I used a file recovery program on my PC and it seemed to find the mssing files and directories fine (and, of course, a bunch of useless missing chains), but I don't see way to restore them. Well, I could restore them on the C drive and them move them to the D, but surely there's a way to rebuild/restore them on the D drive (where they seem to be taking up space), right?
 
Q: How do I repair a corrupt master file table?

A: It rarely happens that MFT becomes corrupted. NTFS stores a copy of MFT that is called MFT mirror. If problem occurs, NTFS tries to synchronize these copies.

You can try to run Check Disk utility from Windows environment. Or if Windows is not bootable, boot from floppies or bootable CD-ROM to Recovery Console and run CHKDSK utility that could help you.

If the damage to MFT is serious, standard utilities might help you and you'll see "Drive cannot be accessed" message when trying to access the drive in Windows Explorer. In this case we recommend you to use third party software, like Active@ UNERASER for DOS or Active@ File Recovery for Windows to access and save your files to another drive, and then reformat the partition.
source: NTFS.com

Try running the CHKDSK /R from the Recovery Console instead...
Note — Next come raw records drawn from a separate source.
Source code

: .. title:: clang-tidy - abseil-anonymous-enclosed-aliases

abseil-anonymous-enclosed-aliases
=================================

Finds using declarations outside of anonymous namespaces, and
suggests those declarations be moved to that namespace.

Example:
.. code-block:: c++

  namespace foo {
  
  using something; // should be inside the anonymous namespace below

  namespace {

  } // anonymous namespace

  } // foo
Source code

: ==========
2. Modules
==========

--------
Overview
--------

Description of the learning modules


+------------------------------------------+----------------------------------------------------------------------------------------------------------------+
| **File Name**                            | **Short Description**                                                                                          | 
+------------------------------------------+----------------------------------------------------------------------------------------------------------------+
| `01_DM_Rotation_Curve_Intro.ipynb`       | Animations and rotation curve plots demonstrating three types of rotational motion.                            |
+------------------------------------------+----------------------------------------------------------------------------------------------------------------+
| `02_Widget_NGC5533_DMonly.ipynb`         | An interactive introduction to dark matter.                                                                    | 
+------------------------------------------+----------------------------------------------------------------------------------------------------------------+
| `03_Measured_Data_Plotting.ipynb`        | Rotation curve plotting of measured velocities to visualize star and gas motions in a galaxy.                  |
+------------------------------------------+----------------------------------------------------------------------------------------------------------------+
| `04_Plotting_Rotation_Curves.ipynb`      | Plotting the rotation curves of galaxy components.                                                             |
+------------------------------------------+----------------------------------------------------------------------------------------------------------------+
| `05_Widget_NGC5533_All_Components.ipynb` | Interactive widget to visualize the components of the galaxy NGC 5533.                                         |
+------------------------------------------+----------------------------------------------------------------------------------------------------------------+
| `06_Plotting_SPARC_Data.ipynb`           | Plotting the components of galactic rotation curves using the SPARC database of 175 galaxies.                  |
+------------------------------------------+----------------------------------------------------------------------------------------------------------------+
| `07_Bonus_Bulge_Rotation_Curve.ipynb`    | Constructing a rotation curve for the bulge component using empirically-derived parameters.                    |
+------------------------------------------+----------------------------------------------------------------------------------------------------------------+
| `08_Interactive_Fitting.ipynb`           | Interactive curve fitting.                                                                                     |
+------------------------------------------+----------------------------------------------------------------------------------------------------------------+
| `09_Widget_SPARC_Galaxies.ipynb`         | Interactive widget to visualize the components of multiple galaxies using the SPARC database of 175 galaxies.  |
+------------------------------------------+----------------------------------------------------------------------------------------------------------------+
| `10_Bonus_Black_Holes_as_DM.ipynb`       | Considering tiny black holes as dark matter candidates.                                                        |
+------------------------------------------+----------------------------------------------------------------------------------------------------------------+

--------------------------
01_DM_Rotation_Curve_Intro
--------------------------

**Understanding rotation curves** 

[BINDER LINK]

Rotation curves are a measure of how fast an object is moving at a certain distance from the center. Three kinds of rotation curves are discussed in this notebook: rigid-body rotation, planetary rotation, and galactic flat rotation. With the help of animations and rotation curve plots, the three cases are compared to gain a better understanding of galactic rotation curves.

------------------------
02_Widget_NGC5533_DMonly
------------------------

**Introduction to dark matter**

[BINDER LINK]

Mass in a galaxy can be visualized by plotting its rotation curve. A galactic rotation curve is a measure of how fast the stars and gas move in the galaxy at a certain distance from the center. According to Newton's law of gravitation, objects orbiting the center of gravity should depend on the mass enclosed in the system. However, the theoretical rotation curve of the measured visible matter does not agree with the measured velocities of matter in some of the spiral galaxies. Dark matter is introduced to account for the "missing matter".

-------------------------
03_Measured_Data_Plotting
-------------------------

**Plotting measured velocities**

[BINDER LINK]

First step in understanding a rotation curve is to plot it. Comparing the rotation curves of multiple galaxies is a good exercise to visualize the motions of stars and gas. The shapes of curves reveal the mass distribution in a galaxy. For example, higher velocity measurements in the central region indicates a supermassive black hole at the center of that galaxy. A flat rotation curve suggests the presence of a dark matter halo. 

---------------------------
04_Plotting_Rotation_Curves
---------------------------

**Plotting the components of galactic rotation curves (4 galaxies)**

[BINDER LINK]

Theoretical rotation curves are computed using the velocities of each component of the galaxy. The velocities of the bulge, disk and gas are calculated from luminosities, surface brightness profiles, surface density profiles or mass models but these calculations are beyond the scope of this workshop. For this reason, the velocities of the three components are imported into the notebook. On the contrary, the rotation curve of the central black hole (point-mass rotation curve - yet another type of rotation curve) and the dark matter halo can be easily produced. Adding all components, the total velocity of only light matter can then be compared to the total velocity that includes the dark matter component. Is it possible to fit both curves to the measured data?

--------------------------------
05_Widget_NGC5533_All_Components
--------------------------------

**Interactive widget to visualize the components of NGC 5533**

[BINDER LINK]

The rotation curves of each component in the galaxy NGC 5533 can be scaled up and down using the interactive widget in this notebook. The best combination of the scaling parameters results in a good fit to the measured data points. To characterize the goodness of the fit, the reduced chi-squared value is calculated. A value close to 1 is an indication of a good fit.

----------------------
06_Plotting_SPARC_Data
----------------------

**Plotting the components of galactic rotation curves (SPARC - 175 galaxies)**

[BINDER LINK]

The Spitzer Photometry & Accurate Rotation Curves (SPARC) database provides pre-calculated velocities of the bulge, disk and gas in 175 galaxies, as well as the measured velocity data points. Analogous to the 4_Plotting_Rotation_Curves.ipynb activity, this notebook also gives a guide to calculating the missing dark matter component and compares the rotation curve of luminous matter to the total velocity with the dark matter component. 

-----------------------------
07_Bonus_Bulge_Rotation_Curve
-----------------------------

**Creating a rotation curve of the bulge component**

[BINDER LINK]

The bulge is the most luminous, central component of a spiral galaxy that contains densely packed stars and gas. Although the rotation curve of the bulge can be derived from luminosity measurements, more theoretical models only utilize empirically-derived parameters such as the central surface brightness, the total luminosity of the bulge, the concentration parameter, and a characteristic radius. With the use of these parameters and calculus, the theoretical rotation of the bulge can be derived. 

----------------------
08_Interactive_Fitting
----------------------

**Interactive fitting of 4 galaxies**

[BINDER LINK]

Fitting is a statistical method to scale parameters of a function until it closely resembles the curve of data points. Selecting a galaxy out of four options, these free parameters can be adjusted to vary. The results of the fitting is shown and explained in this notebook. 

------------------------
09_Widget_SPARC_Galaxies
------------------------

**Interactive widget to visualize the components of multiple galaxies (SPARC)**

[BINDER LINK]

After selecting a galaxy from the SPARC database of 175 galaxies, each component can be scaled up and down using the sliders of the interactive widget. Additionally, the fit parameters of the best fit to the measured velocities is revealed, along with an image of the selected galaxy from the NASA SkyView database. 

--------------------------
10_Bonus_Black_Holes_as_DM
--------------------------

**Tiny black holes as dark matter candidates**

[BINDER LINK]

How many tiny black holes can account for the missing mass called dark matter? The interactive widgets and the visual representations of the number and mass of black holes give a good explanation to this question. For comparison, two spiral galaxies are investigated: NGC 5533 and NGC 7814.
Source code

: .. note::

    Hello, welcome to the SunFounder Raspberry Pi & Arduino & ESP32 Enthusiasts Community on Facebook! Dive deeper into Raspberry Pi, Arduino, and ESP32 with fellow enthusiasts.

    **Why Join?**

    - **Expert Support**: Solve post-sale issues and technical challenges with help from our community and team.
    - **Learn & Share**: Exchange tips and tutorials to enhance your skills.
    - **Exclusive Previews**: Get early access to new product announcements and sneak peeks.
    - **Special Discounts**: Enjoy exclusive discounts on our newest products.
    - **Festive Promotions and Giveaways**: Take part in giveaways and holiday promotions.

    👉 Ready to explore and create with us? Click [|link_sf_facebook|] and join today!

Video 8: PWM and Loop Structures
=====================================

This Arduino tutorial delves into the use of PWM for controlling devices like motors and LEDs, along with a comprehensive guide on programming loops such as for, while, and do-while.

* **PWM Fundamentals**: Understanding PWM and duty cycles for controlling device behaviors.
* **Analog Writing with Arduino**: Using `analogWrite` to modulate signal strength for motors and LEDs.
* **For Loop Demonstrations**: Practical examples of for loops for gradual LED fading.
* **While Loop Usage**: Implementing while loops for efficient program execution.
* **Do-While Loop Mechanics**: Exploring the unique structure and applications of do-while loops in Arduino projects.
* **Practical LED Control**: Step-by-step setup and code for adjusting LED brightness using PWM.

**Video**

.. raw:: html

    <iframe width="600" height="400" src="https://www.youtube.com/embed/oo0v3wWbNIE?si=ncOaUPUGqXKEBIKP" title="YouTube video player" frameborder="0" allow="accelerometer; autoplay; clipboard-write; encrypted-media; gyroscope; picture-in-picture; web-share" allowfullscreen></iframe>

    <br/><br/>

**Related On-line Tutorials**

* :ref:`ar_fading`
How to install and use the Recovery Console in Windows XP


Ben

"If it works don't fix it! If it doesn't use a sledgehammer..."
 
Thanks! Apparently, when I ran CHKDSK it saved the directories and files to an invisible directory named something like FOUND.000, so I had to open the command prompt and manually move them back to their proper place because they didn't appear in explorer.